Work instructions:
Which lines in the entries below contain the string "LIST"? Show each of them in full.

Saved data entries

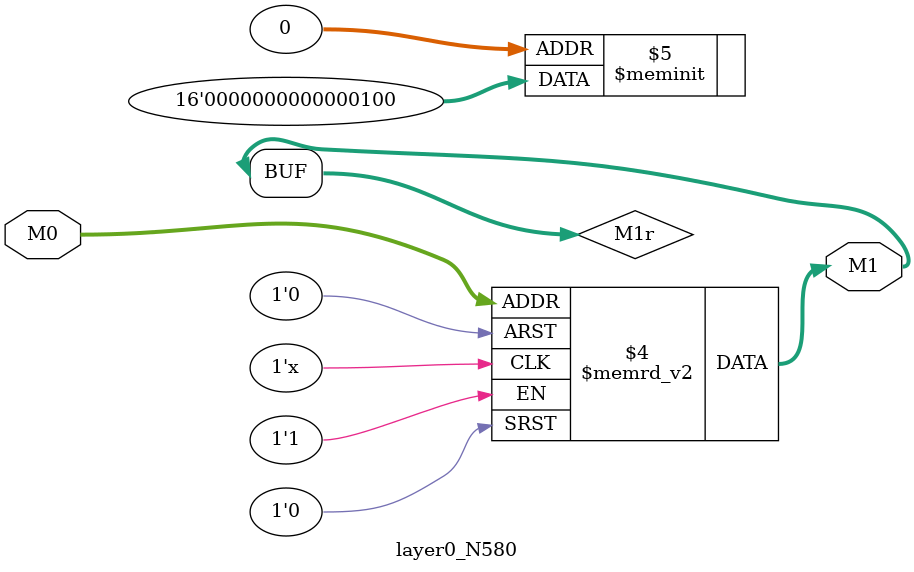
<source format=v>
module layer0_N580 ( input [2:0] M0, output [1:0] M1 );

	(*rom_style = "distributed" *) reg [1:0] M1r;
	assign M1 = M1r;
	always @ (M0) begin
		case (M0)
			3'b000: M1r = 2'b00;
			3'b100: M1r = 2'b00;
			3'b010: M1r = 2'b00;
			3'b110: M1r = 2'b00;
			3'b001: M1r = 2'b01;
			3'b101: M1r = 2'b00;
			3'b011: M1r = 2'b00;
			3'b111: M1r = 2'b00;

		endcase
	end
endmodule

</source>
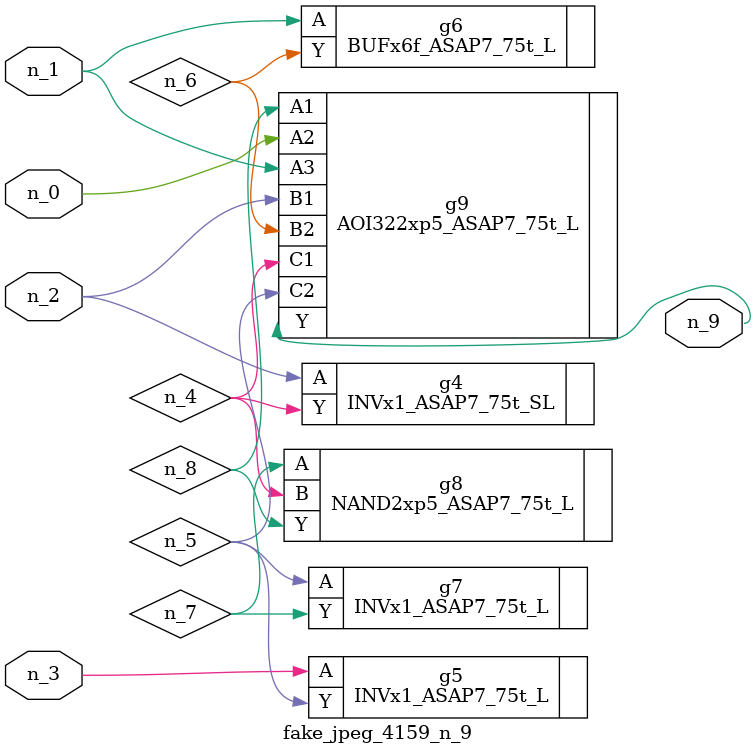
<source format=v>
module fake_jpeg_4159_n_9 (n_0, n_3, n_2, n_1, n_9);

input n_0;
input n_3;
input n_2;
input n_1;

output n_9;

wire n_4;
wire n_8;
wire n_6;
wire n_5;
wire n_7;

INVx1_ASAP7_75t_SL g4 ( 
.A(n_2),
.Y(n_4)
);

INVx1_ASAP7_75t_L g5 ( 
.A(n_3),
.Y(n_5)
);

BUFx6f_ASAP7_75t_L g6 ( 
.A(n_1),
.Y(n_6)
);

INVx1_ASAP7_75t_L g7 ( 
.A(n_5),
.Y(n_7)
);

NAND2xp5_ASAP7_75t_L g8 ( 
.A(n_7),
.B(n_4),
.Y(n_8)
);

AOI322xp5_ASAP7_75t_L g9 ( 
.A1(n_8),
.A2(n_0),
.A3(n_1),
.B1(n_2),
.B2(n_6),
.C1(n_4),
.C2(n_5),
.Y(n_9)
);


endmodule
</source>
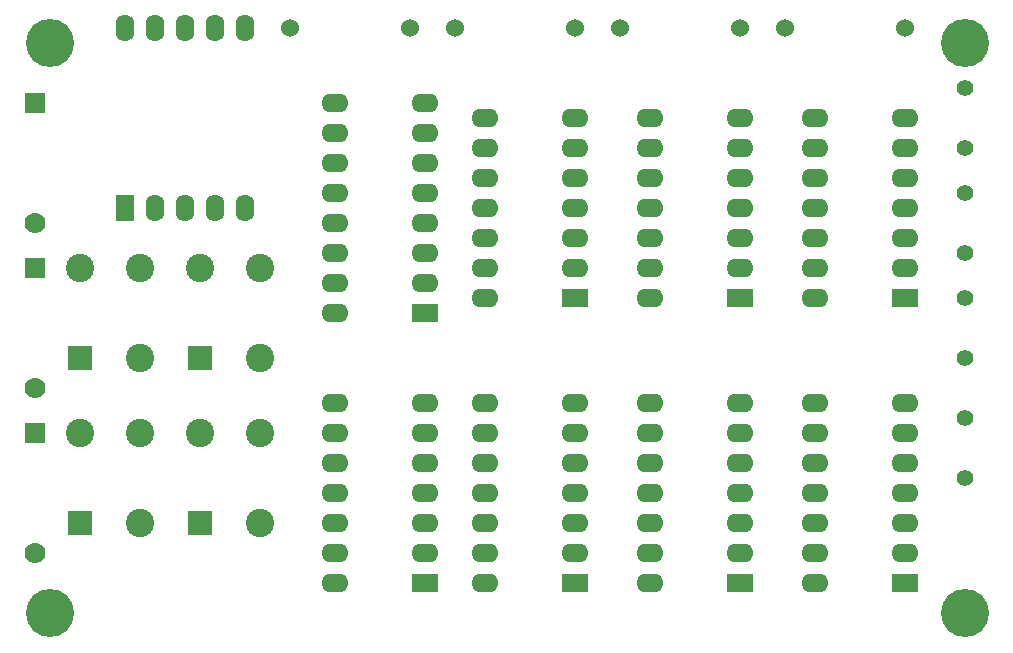
<source format=gbs>
G04 (created by PCBNEW (2013-07-07 BZR 4022)-stable) date 17-11-2017 21:30:10*
%MOIN*%
G04 Gerber Fmt 3.4, Leading zero omitted, Abs format*
%FSLAX34Y34*%
G01*
G70*
G90*
G04 APERTURE LIST*
%ADD10C,0.00590551*%
%ADD11C,0.06*%
%ADD12R,0.09X0.062*%
%ADD13O,0.09X0.062*%
%ADD14C,0.07*%
%ADD15R,0.07X0.07*%
%ADD16C,0.055*%
%ADD17R,0.0787X0.0787*%
%ADD18C,0.0945*%
%ADD19R,0.062X0.09*%
%ADD20O,0.062X0.09*%
%ADD21C,0.16*%
G04 APERTURE END LIST*
G54D10*
G54D11*
X52500Y-23000D03*
X56500Y-23000D03*
X73000Y-23000D03*
X69000Y-23000D03*
X67500Y-23000D03*
X63500Y-23000D03*
X62000Y-23000D03*
X58000Y-23000D03*
G54D12*
X57000Y-32500D03*
G54D13*
X57000Y-31500D03*
X57000Y-30500D03*
X57000Y-29500D03*
X57000Y-28500D03*
X57000Y-27500D03*
X57000Y-26500D03*
X57000Y-25500D03*
X54000Y-25500D03*
X54000Y-26500D03*
X54000Y-27500D03*
X54000Y-28500D03*
X54000Y-29500D03*
X54000Y-30500D03*
X54000Y-31500D03*
X54000Y-32500D03*
G54D12*
X62000Y-32000D03*
G54D13*
X62000Y-31000D03*
X62000Y-30000D03*
X62000Y-29000D03*
X62000Y-28000D03*
X62000Y-27000D03*
X62000Y-26000D03*
X59000Y-26000D03*
X59000Y-27000D03*
X59000Y-28000D03*
X59000Y-29000D03*
X59000Y-30000D03*
X59000Y-31000D03*
X59000Y-32000D03*
G54D12*
X57000Y-41500D03*
G54D13*
X57000Y-40500D03*
X57000Y-39500D03*
X57000Y-38500D03*
X57000Y-37500D03*
X57000Y-36500D03*
X57000Y-35500D03*
X54000Y-35500D03*
X54000Y-36500D03*
X54000Y-37500D03*
X54000Y-38500D03*
X54000Y-39500D03*
X54000Y-40500D03*
X54000Y-41500D03*
G54D12*
X67500Y-32000D03*
G54D13*
X67500Y-31000D03*
X67500Y-30000D03*
X67500Y-29000D03*
X67500Y-28000D03*
X67500Y-27000D03*
X67500Y-26000D03*
X64500Y-26000D03*
X64500Y-27000D03*
X64500Y-28000D03*
X64500Y-29000D03*
X64500Y-30000D03*
X64500Y-31000D03*
X64500Y-32000D03*
G54D12*
X73000Y-41500D03*
G54D13*
X73000Y-40500D03*
X73000Y-39500D03*
X73000Y-38500D03*
X73000Y-37500D03*
X73000Y-36500D03*
X73000Y-35500D03*
X70000Y-35500D03*
X70000Y-36500D03*
X70000Y-37500D03*
X70000Y-38500D03*
X70000Y-39500D03*
X70000Y-40500D03*
X70000Y-41500D03*
G54D12*
X67500Y-41500D03*
G54D13*
X67500Y-40500D03*
X67500Y-39500D03*
X67500Y-38500D03*
X67500Y-37500D03*
X67500Y-36500D03*
X67500Y-35500D03*
X64500Y-35500D03*
X64500Y-36500D03*
X64500Y-37500D03*
X64500Y-38500D03*
X64500Y-39500D03*
X64500Y-40500D03*
X64500Y-41500D03*
G54D12*
X62000Y-41500D03*
G54D13*
X62000Y-40500D03*
X62000Y-39500D03*
X62000Y-38500D03*
X62000Y-37500D03*
X62000Y-36500D03*
X62000Y-35500D03*
X59000Y-35500D03*
X59000Y-36500D03*
X59000Y-37500D03*
X59000Y-38500D03*
X59000Y-39500D03*
X59000Y-40500D03*
X59000Y-41500D03*
G54D12*
X73000Y-32000D03*
G54D13*
X73000Y-31000D03*
X73000Y-30000D03*
X73000Y-29000D03*
X73000Y-28000D03*
X73000Y-27000D03*
X73000Y-26000D03*
X70000Y-26000D03*
X70000Y-27000D03*
X70000Y-28000D03*
X70000Y-29000D03*
X70000Y-30000D03*
X70000Y-31000D03*
X70000Y-32000D03*
G54D14*
X44000Y-29500D03*
G54D15*
X44000Y-25500D03*
G54D14*
X44000Y-35000D03*
G54D15*
X44000Y-31000D03*
G54D14*
X44000Y-40500D03*
G54D15*
X44000Y-36500D03*
G54D16*
X75000Y-34000D03*
X75000Y-32000D03*
X75000Y-27000D03*
X75000Y-25000D03*
X75000Y-38000D03*
X75000Y-36000D03*
X75000Y-30500D03*
X75000Y-28500D03*
G54D17*
X45500Y-34000D03*
G54D18*
X47500Y-34000D03*
X47500Y-31000D03*
X45500Y-31000D03*
G54D17*
X49500Y-34000D03*
G54D18*
X51500Y-34000D03*
X51500Y-31000D03*
X49500Y-31000D03*
G54D17*
X45500Y-39500D03*
G54D18*
X47500Y-39500D03*
X47500Y-36500D03*
X45500Y-36500D03*
G54D17*
X49500Y-39500D03*
G54D18*
X51500Y-39500D03*
X51500Y-36500D03*
X49500Y-36500D03*
G54D19*
X47000Y-29000D03*
G54D20*
X48000Y-29000D03*
X49000Y-29000D03*
X50000Y-29000D03*
X51000Y-29000D03*
X51000Y-23000D03*
X50000Y-23000D03*
X49000Y-23000D03*
X48000Y-23000D03*
X47000Y-23000D03*
G54D21*
X75000Y-42500D03*
X44500Y-42500D03*
X75000Y-23500D03*
X44500Y-23500D03*
M02*

</source>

Your solution:
G04 APERTURE LIST*
G04 APERTURE END LIST*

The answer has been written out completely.